- Born: Melicent Jane Ayscough 23 March 1887 Brisbane
- Died: 6 July 1974 (aged 87) Rose Bay, New South Wales
- Occupation: Club President
- Known for: creating a nationwide club to improve public speaking for women
- Spouse: Malcolm Henry Ellis ​(m. 1914)​
- Children: a daughter

= Melicent Jane (Jean) Ellis =

Australian co-founder of the Penguin Club (1887–1974)

Melicent Jane Ellis OBE (March 23, 1887 – July 6, 1974), born Melicent Jane Ayscough and known as M. Jean Ellis, was the Australian co-founder of the Penguin Club, which encouraged women to speak publicly with confidence. It was her leadership that saw the organisation spread to every state in Australia. The not-for-profit organisation is now known as "Speaking Made Easy".

==Life==
Ellis was born in Brisbane in 1887. She married the historian and writer Malcolm Henry Ellis in 1914 in the Anglican St Luke's Church in Brisbane. Ellis had intended to be a nurse and she had saved up fifty pounds to pay for her training. This did not happen and their daughter was born in 1915. Ellis later attended lectures at the University of Sydney.

Ellis was an excellent public speaker and in 1937 she and a less confident friend founded the Penguin Club of Australia which taught women to have confidence when speaking in public. She initially took the role of secretary, but after a year she took the role of President. She had a divorce in 1939 and then lived with her daughter.
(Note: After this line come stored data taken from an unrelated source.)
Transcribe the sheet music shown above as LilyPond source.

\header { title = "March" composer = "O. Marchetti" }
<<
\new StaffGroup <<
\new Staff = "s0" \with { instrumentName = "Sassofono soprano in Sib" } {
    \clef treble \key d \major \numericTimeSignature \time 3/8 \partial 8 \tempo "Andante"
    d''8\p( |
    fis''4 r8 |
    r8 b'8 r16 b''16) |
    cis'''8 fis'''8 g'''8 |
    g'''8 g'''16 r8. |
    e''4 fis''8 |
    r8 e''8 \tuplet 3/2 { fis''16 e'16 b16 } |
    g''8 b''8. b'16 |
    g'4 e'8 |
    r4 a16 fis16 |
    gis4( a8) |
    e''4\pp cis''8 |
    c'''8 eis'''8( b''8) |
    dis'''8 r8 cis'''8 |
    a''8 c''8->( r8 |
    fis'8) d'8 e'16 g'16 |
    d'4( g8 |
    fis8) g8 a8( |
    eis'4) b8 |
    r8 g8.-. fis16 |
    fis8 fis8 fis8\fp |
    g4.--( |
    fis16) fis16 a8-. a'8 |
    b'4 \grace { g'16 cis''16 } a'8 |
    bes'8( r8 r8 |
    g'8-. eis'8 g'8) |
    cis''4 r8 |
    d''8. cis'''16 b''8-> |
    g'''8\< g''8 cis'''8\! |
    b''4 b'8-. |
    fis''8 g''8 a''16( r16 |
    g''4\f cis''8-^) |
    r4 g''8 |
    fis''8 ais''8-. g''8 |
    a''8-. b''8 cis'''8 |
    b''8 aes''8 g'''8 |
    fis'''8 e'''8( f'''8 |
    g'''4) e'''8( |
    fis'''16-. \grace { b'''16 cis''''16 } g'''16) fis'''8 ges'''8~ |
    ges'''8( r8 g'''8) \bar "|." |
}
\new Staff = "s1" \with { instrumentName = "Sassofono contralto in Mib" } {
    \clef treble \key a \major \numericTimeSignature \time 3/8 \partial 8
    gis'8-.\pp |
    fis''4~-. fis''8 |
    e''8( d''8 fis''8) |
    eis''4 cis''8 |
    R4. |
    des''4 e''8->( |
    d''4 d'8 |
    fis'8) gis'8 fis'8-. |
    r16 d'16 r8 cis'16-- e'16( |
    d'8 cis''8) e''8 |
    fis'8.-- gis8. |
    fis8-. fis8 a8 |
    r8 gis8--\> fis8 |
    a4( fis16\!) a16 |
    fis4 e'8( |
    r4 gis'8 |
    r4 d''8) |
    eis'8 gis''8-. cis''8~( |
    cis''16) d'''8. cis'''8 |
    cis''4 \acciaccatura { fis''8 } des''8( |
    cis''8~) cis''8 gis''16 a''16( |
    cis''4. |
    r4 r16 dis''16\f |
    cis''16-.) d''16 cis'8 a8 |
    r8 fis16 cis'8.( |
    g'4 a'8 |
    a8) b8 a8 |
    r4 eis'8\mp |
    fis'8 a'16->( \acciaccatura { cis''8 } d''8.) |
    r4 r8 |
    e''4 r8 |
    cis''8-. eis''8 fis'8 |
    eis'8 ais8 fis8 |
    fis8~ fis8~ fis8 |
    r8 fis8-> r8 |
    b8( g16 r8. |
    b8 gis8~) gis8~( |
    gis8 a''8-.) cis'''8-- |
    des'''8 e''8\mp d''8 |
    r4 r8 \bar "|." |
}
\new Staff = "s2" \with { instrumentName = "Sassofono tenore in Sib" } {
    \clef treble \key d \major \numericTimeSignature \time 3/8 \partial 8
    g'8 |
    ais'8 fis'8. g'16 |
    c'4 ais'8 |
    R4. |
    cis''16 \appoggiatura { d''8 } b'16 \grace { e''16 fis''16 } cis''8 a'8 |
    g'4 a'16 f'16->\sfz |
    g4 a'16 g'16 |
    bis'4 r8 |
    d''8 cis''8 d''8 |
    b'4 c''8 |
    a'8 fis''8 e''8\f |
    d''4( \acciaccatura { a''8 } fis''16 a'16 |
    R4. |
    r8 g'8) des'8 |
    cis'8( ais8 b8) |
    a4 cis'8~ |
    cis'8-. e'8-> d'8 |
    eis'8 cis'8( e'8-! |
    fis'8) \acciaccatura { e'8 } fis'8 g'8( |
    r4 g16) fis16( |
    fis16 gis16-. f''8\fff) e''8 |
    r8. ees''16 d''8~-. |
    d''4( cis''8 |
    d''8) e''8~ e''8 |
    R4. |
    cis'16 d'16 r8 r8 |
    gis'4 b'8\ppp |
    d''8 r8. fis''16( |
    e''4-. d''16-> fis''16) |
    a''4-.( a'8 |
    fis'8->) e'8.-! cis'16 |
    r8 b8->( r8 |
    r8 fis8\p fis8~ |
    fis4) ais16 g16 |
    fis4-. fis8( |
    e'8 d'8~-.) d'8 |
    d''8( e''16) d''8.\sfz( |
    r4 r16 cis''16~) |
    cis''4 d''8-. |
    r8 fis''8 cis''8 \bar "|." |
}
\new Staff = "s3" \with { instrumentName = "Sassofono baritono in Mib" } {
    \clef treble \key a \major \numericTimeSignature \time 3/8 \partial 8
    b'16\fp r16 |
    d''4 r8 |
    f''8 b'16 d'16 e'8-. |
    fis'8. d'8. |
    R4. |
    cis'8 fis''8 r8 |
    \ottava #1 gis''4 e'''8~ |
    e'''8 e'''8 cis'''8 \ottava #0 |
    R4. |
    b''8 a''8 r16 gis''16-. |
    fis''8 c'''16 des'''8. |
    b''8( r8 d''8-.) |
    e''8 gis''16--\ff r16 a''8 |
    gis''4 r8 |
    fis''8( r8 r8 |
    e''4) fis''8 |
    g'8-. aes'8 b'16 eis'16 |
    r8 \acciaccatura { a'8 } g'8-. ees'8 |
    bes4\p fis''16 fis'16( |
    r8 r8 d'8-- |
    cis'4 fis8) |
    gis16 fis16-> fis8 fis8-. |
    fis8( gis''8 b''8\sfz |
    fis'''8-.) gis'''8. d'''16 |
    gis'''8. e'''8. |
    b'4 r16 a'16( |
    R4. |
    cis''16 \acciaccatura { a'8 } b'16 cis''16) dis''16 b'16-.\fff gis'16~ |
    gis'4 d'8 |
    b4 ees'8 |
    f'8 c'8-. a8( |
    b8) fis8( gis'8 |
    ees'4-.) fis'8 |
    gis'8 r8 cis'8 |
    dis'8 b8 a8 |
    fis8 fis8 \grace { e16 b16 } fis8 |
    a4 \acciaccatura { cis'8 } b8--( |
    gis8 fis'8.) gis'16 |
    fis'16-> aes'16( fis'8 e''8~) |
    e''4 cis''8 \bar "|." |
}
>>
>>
The Penguin Club was still young when the country was at war, but Ellis still managed to visit different branches in different states. During the war she was organising the construction of camourflage nets using twine. That organisation was called the Central Netting Depot and it initially used the large space of a ballroom to arrange the sisal into nets. By 1945 her organisation had manufactured thousands of these nets for the military at fifty different locations. In the same year, she became the (autocratic) Federal president of the Penguin Club of Australia. This was an unpaid position and "Mother Penguin" did not allow anyone to change the rules.

In 1956 there were over 40 branches with over a thousand members when the first Penguin Club in the capital territory was formed. Ellis was at the initial meeting of 60 women who decided to create Canberra's branch. At the meeting were members of Rostrum which was a similar (and older) group that assisted men who wanted to speak better in public. The Penguin Club's meetings followed a syllabus. The speaking would last for an hour and then someone (e.g.a Rostrum member) would offer twenty minutes of advice.

Each state in Australia had its own council who were elected twice each year. Each state would send two delegates to the Penguin Club's Federal Council. A notable members of the club was the prime minister's wife, Margaret Whitlam.

In 1963 Queen Elizabeth II was in Sydney and Ellis was awarded an OBE.

==Death and legacy==
She died in 1974 in Sydney. On the centenary of her birth and fifty years after the Penguin Club was formed, Untamed by Time was published which includes accounts of her by her admirers.

The organisation she created was renamed "Speaking Made Easy" and it encourages membership irrespective of gender.